The theater master, born in Great Britain but who spent a large part of his career in France, at the head of his Parisian theater Les Bouffes du Nord, had reinvented the art of staging by favoring refined forms. instead of traditional decorations.
His most famous piece is “The Mahabharata”
It was at the end of the 1960s, after dozens of successes, including many plays by Shakespeare, and after having conducted the greatest – from Laurence Olivier to Orson Welles – that he decided to settle in France where he begins his experimental period marked by the theory of “empty space”. It is also in this country that he stages monumental pieces nourished by exoticism and with actors from different cultures.

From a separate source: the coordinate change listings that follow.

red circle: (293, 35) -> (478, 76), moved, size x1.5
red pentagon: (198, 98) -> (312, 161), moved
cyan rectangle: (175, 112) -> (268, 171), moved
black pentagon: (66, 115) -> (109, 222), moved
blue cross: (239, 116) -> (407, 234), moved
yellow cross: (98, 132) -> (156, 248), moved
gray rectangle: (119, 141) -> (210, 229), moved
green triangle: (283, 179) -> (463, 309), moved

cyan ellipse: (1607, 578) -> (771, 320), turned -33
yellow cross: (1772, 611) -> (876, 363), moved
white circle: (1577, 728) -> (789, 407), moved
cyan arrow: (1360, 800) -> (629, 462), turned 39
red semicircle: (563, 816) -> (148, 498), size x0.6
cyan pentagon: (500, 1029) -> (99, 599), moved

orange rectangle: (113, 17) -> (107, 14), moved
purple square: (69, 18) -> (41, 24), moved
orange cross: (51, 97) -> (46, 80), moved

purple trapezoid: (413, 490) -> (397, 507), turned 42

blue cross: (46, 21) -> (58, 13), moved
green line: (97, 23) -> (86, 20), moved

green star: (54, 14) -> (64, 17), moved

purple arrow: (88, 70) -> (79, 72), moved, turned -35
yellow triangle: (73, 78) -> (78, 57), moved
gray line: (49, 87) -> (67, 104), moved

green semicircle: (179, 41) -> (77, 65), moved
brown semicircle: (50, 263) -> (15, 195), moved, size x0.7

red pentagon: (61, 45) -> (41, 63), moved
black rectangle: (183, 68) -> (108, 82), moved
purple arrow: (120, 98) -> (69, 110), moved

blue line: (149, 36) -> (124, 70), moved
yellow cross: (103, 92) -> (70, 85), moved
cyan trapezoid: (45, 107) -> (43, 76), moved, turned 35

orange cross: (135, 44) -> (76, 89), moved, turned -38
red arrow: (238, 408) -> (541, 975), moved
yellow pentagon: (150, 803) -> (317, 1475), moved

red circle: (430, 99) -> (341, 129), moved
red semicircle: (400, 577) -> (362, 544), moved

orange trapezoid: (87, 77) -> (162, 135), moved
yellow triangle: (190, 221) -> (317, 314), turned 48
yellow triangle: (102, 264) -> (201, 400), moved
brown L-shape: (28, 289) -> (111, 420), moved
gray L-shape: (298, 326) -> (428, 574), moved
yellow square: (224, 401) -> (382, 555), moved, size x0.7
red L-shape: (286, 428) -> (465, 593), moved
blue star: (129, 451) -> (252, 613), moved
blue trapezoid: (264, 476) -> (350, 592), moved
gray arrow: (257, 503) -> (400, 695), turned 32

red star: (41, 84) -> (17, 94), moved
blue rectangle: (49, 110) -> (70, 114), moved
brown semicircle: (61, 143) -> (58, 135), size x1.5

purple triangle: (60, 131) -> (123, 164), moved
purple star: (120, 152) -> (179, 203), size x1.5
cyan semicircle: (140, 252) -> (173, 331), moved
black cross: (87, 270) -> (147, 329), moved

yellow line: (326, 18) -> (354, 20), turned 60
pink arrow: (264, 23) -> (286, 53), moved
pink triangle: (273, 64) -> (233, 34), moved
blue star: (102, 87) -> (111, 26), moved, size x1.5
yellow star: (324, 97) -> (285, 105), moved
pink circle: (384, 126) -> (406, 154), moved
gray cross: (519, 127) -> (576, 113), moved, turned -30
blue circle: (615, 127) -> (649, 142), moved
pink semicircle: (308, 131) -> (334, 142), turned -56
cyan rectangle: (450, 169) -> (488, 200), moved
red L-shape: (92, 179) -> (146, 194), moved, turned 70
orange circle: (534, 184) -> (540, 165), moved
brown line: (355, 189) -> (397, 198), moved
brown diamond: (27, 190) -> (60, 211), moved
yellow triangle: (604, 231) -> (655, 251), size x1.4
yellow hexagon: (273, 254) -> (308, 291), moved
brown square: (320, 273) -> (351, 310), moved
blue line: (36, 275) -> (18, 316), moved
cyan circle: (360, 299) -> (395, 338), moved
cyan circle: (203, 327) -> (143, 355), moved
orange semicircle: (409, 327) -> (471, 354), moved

His best-known play is “The Mahabharata”, a nine-hour epic of Hindu mythology (1985), adapted to the cinema in 1989. In the 90s, when he triumphed in the United Kingdom with “Oh les beaux jours” by Samuel Beckett, critics hail him as “the best director London doesn’t have”.
After an adventure of more than 35 years at the Bouffes du Nord, Peter Brook left the direction of the theater in 2010, at the age of 85, while continuing to stage productions there, until recently.